Prognosis and risk factors for early-stage adenoid cystic carcinoma of the major salivary glands.

机构信息

Department of Head and Neck Surgery, The University of Texas MD Anderson Cancer Center, Houston, Texas 77030, USA.

出版信息

Cancer. 2012 Jun 1;118(11):2872-8. doi: 10.1002/cncr.26549. Epub 2011 Oct 21.

Abstract

BACKGROUND

Adenoid cystic carcinoma (ACC) is characterized by slow growth, frequent local recurrences, and distant metastasis (DM). However, these findings frequently are reported in patients with advanced-stage tumors, but the outcomes of early-stage tumors are poorly defined. We sought to evaluate the risk factors for the development of DM in early-stage ACC.

METHODS

We retrospectively reviewed the charts of 60 patients who were diagnosed with clinical early-stage (T1-2/N0) ACC to determine the risk factors for development of DM and survival of these patients.

RESULTS

DM was detected in 12 (20%) of the patients, with a median latency of 31.5 months after diagnosis. Univariate analysis revealed that DM was associated with age ≥45 years, pathologically positive lymph nodes, extracapsular spread (ECS) from lymph nodes, high-grade histology, and solid tumor subtype.
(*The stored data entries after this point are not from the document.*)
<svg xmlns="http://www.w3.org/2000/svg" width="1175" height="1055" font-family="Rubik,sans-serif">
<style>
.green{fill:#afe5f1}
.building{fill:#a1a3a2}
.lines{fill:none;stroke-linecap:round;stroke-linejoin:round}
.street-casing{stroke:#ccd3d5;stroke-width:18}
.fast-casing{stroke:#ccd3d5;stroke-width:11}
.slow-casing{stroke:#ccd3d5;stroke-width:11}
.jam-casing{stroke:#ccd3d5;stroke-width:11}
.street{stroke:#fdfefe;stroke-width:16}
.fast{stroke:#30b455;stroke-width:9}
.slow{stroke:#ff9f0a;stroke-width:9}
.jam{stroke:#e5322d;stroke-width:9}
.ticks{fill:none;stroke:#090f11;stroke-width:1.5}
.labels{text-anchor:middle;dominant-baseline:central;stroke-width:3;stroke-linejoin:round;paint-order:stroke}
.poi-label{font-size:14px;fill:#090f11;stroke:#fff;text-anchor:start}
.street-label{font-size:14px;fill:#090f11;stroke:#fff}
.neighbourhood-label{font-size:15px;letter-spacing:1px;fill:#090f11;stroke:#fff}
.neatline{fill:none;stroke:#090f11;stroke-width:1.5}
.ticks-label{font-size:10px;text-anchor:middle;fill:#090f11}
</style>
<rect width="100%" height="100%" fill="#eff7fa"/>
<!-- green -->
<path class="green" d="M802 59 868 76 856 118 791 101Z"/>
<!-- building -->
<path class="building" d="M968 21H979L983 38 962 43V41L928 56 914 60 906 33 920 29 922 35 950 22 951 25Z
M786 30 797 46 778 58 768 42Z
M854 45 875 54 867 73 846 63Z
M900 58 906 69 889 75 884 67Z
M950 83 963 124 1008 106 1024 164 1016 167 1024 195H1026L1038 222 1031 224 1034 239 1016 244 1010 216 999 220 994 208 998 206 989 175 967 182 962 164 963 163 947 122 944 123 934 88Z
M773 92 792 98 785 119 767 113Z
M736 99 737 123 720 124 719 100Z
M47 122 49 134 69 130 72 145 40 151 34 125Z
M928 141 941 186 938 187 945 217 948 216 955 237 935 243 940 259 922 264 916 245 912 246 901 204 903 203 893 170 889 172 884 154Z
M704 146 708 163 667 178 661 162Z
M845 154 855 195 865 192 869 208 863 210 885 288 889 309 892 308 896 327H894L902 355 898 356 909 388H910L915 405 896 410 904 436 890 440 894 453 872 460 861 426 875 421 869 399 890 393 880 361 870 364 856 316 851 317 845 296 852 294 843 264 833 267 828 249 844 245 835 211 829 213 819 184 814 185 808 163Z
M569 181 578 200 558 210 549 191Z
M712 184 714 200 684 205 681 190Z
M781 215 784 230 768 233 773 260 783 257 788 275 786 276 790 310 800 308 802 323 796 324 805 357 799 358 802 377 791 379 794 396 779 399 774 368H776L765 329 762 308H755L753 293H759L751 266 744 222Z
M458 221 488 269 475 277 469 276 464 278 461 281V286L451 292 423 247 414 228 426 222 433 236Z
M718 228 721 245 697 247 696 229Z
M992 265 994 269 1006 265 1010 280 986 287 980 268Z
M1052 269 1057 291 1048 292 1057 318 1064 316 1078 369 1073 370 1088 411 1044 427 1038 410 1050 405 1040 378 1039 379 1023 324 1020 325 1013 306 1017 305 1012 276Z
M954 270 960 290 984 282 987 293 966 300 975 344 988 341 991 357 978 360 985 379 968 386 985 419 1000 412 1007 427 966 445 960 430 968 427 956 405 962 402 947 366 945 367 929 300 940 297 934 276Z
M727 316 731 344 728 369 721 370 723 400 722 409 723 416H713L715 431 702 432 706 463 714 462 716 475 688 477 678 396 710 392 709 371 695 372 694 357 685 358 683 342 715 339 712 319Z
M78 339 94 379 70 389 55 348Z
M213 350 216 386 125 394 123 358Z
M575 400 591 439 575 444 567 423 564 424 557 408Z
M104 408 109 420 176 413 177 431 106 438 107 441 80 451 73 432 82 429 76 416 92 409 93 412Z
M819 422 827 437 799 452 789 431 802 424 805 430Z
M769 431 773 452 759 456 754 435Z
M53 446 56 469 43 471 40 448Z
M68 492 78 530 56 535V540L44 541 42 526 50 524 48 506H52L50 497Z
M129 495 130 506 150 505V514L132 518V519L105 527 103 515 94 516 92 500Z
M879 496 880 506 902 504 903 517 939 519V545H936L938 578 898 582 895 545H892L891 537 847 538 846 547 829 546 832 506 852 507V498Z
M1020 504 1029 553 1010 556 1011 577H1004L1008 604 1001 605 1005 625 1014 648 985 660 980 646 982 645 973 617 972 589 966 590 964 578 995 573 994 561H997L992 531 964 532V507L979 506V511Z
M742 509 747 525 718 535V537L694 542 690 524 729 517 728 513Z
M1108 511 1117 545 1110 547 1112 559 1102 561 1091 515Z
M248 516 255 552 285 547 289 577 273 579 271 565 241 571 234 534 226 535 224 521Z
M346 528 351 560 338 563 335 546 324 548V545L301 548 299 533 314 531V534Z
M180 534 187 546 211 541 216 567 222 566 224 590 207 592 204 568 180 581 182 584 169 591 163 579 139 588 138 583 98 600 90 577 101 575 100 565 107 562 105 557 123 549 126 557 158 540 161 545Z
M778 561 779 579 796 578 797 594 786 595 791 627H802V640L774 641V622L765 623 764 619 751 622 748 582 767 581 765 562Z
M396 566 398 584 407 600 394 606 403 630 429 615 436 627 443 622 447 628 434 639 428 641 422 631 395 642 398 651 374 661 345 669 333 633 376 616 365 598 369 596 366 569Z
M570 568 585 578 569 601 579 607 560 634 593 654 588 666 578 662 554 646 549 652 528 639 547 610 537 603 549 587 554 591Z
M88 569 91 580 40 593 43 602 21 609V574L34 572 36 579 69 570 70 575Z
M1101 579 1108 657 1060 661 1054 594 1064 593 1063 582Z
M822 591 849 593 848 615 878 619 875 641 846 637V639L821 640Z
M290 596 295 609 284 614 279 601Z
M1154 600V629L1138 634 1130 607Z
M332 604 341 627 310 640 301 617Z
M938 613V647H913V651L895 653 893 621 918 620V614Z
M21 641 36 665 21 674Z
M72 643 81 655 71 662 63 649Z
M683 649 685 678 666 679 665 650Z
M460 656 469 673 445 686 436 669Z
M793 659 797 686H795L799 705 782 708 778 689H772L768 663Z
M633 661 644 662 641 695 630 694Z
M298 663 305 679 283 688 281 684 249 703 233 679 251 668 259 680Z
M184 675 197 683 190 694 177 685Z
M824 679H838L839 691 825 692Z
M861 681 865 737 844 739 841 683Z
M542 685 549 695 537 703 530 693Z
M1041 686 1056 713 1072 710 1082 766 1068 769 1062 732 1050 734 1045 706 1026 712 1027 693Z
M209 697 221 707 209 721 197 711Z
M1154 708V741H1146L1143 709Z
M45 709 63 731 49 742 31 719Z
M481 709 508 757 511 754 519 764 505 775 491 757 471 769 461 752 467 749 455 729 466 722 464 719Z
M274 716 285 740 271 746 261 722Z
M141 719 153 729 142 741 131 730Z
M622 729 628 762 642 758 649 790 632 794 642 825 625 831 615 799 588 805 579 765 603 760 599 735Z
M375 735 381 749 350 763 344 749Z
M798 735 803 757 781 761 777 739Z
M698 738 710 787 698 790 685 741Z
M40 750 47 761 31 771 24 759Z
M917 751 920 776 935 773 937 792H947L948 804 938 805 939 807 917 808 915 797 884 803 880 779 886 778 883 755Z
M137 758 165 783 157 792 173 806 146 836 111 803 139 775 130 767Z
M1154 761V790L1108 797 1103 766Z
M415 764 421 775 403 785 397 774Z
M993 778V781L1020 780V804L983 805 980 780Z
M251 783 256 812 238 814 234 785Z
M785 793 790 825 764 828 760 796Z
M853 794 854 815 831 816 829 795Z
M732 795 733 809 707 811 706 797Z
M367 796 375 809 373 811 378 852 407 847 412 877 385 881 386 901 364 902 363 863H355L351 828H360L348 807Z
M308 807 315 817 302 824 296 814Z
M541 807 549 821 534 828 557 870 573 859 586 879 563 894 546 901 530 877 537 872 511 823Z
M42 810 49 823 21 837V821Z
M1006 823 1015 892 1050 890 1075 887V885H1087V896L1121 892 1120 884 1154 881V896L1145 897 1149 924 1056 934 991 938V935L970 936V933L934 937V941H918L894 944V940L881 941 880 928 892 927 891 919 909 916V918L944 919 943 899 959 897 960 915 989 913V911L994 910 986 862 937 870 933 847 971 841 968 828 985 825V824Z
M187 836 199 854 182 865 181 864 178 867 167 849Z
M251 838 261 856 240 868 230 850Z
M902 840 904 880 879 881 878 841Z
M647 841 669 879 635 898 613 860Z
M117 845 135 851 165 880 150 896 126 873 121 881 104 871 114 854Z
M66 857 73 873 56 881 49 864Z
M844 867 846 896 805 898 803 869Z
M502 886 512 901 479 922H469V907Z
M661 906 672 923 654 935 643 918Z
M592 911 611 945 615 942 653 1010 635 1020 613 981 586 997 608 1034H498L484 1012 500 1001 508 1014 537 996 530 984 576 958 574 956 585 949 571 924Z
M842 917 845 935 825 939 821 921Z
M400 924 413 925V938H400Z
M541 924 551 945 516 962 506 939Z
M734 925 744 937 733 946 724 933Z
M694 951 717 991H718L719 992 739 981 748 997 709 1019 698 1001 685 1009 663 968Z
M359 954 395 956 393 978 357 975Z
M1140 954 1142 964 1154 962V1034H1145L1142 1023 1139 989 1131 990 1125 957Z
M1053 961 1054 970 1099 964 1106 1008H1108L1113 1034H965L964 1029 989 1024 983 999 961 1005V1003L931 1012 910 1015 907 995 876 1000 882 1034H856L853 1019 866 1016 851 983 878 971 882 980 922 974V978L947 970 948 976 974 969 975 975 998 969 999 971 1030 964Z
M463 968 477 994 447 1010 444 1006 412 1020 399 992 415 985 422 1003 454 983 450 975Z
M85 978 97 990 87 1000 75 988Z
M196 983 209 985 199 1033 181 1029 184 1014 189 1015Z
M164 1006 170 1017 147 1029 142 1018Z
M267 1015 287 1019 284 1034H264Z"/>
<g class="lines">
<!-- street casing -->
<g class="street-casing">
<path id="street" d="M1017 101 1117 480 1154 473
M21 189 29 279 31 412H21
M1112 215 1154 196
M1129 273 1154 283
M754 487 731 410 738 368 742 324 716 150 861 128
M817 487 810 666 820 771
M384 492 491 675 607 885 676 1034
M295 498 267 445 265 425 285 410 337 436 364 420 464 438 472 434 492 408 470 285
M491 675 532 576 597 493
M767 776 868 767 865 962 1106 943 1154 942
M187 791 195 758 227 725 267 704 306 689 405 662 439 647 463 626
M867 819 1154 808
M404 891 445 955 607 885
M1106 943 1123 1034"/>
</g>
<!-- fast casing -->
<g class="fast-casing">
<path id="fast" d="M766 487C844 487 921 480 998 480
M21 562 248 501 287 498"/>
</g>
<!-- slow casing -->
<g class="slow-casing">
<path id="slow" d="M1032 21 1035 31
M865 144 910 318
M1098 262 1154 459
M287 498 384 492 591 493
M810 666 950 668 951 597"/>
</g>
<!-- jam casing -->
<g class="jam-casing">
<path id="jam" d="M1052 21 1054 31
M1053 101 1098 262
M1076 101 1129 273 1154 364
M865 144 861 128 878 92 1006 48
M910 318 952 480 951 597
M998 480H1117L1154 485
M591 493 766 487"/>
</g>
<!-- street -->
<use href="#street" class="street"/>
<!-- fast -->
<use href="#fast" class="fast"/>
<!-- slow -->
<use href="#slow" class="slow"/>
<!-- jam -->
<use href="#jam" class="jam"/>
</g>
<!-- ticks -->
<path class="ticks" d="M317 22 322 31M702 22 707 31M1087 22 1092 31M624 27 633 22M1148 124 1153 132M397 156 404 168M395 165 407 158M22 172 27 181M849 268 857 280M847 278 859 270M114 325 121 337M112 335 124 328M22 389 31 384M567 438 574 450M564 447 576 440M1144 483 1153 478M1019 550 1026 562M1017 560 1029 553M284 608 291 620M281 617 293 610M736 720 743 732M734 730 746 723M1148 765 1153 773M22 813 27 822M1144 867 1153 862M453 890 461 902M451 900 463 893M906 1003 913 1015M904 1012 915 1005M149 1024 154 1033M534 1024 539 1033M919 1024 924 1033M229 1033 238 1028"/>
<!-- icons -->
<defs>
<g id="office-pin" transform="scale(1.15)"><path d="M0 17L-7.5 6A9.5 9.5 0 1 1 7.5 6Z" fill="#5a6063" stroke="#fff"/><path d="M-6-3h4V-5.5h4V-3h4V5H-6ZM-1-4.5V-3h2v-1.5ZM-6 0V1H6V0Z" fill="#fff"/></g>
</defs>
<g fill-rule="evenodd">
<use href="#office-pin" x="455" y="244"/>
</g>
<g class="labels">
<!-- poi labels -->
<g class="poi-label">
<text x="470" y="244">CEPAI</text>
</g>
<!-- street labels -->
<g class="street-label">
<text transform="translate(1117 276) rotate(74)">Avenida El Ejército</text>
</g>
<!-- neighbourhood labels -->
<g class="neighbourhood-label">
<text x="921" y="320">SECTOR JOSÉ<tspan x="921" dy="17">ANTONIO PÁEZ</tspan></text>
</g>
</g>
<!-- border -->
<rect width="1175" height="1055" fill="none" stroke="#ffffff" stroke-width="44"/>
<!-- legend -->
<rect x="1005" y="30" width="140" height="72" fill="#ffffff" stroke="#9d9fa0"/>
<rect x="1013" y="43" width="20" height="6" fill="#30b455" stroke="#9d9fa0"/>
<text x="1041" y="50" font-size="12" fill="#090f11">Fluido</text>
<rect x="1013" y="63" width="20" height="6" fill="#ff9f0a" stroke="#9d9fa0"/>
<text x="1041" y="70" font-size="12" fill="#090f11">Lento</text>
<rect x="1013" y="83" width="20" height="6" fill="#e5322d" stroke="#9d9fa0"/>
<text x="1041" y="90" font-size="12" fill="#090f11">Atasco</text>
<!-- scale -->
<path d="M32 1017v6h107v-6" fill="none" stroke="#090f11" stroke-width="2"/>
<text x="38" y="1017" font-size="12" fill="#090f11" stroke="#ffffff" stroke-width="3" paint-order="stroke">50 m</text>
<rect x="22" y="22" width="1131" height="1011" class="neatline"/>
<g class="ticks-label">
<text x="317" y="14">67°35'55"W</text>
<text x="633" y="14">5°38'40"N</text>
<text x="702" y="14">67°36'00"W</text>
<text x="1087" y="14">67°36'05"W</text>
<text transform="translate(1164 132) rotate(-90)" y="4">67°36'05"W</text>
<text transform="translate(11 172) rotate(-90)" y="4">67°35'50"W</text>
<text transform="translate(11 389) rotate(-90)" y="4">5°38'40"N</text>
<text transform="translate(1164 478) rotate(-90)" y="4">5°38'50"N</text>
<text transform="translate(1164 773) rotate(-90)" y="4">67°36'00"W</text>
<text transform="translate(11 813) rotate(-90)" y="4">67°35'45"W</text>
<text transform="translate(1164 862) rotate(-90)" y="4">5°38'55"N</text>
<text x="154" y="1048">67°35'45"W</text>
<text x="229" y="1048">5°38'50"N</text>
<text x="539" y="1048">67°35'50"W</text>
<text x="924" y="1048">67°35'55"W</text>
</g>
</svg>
Multivariate analysis revealed solid tumor subtype and ECS to be significantly associated with DM. Disease-specific survival rates at 5 and 10 years for patients with DM were 80% and 40%, respectively, and were both 100% for patients without DM.

CONCLUSION

Although the majority of patients with clinical early-stage ACC of the major salivary glands have favorable prognosis, a significant percentage of patients will develop DM. Solid tumor subtype and nodal ECS were independent predictors of DM in early-stage ACC of major salivary glands. Other clinical and pathological variables may also contribute. These subgroups had poor overall and disease-specific survival. Such patients should be observed closely for the development of DM. Systemic therapy should be considered at the time of diagnosis.

摘要

背景

腺样囊性癌(ACC)的特点是生长缓慢、局部复发频繁且远处转移(DM)。然而,这些发现通常在晚期肿瘤患者中报道,但早期肿瘤的结果定义不佳。我们试图评估早期 ACC 发生 DM 的危险因素。

方法

我们回顾性分析了 60 例临床早期(T1-2/N0)ACC 患者的病历,以确定发生 DM 的危险因素和这些患者的生存情况。

结果

12 例(20%)患者检测到 DM,诊断后中位潜伏期为 31.5 个月。单因素分析显示,DM 与年龄≥45 岁、病理阳性淋巴结、淋巴结外扩展(ECS)、高级别组织学和实体瘤亚型有关。多因素分析显示,实体瘤亚型和 ECS 与 DM 显著相关。有 DM 患者的疾病特异性生存率在 5 年和 10 年分别为 80%和 40%,而无 DM 患者的生存率均为 100%。

结论

尽管大多数涎腺临床早期 ACC 患者预后良好,但仍有相当一部分患者会发生 DM。实体瘤亚型和淋巴结 ECS 是涎腺早期 ACC 发生 DM 的独立预测因素。其他临床和病理变量也可能有贡献。这些亚组的总体生存率和疾病特异性生存率较差。此类患者应密切观察 DM 的发生。应在诊断时考虑全身治疗。